Cancer cells develop resistance to chemotherapy drugs by 1) making proteins that neutralize the effects of chemotherapy (through a protein called Bcl-2) and 2) developing pumping systems that expel the drugs out of the cells (through a protein called MRP). Dr. Minko is studying how stopping the Bcl2 and MRP proteins will make lung cancer cells more sensitive to chemotherapy drugs.

Therapeutics Award
William Jeffrey Petty, MD
Dartmouth-Hitchcock Medical Center, Lebanon, NH
Funded by LUNGevity Foundation in collaboration with The CHEST Foundation, the philanthropic arm of the American College of Chest Physicians

Bexarotene is a synthetic form of retinoid acid (Vitamin A) that has the potential for use in lung cancer chemoprevention. Dr. Petty is conducting a clinical trial with a treatment combination of bexarotene and erlotinib (Tarceva) in EGFR-positive patients who have metastatic non-small cell lung cancer (NSCLC).

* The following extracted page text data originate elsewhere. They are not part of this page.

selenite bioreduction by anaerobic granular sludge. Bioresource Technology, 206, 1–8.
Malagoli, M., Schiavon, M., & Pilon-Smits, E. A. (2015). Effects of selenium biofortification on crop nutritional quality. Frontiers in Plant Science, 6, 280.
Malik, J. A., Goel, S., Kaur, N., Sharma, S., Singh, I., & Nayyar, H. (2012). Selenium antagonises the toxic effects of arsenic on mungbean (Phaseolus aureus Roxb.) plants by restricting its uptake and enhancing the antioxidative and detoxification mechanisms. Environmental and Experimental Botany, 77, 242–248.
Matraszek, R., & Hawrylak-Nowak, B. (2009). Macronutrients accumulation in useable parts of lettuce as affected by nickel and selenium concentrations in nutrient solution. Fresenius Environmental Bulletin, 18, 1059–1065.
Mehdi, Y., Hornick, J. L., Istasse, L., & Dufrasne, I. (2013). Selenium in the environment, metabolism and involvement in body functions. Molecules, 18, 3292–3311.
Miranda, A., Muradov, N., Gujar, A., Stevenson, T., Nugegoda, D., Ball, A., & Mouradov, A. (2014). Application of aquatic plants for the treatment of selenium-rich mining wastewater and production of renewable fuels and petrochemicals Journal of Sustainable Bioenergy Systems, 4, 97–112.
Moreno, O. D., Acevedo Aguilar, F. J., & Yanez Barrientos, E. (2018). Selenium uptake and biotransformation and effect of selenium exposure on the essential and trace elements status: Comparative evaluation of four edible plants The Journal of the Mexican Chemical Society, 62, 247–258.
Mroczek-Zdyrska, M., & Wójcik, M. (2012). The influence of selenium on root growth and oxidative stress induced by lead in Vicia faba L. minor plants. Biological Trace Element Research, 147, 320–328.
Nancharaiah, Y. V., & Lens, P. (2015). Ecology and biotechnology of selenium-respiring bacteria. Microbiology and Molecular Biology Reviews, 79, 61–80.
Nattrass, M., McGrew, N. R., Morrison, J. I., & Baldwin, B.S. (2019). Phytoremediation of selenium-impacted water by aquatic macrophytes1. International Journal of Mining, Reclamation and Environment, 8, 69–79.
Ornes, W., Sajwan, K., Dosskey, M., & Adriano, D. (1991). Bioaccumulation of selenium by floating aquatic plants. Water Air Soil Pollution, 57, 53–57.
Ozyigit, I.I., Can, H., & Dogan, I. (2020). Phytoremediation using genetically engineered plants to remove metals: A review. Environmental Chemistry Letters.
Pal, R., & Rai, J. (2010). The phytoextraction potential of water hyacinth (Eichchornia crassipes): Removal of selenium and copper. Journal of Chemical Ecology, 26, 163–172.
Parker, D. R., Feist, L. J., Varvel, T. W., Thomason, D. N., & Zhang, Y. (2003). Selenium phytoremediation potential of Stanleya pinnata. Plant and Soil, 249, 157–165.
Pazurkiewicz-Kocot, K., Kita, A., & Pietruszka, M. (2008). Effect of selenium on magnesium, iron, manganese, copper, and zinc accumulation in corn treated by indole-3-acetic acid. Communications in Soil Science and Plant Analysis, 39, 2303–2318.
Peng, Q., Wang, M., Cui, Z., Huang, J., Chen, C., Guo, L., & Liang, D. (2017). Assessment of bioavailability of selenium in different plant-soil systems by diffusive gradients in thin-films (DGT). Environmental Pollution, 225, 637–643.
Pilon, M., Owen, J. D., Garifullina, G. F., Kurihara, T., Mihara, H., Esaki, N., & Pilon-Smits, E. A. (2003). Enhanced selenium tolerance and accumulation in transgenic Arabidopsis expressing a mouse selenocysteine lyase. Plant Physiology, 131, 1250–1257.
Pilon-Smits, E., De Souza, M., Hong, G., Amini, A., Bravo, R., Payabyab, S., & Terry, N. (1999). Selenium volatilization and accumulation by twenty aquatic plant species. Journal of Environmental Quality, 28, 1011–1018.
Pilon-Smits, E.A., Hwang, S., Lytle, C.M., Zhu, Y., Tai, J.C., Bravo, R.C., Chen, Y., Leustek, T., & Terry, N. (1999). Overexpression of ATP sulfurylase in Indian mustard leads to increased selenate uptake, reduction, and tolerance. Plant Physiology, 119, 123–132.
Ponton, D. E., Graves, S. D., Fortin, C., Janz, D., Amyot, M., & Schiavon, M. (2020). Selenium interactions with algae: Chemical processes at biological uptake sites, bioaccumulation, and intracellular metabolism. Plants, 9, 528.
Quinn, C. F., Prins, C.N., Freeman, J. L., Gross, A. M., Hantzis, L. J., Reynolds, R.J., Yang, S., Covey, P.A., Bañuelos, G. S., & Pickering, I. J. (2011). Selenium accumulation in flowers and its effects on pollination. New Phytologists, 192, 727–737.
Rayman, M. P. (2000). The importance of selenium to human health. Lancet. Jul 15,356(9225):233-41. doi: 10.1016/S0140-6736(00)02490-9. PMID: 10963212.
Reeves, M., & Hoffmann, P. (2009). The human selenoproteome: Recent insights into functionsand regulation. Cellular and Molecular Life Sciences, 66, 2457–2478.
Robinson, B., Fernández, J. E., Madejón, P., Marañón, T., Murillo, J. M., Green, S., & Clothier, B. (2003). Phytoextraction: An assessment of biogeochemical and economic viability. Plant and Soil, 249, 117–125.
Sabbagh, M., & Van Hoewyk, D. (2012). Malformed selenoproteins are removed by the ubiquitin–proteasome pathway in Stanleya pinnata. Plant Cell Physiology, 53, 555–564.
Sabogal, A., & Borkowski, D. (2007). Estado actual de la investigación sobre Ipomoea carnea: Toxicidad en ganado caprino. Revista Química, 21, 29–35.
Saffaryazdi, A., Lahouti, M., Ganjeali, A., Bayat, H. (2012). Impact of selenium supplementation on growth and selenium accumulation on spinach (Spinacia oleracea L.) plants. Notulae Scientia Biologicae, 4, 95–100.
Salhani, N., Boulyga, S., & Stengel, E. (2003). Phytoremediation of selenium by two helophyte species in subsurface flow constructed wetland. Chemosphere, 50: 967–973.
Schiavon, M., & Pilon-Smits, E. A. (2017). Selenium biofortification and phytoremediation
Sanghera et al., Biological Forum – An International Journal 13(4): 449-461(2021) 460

He is also evaluating biomarkers that will predict response to the combination regimen.

Therapeutics Award
Alexei V. Bogolioubov, MD
Memorial Sloan Kettering Cancer Center, New York, NY
Funded by LUNGevity Foundation in collaboration with The CHEST Foundation, the philanthropic arm of the American College of Chest Physicians

Surgery is often recommended for patients who have localized lung cancer. Dr. Bogolioubov is analyzing how fast lung cancer comes back after surgery to remove the primary tumor. He is also evaluating the role of chest CT radiography for post-operative follow-up.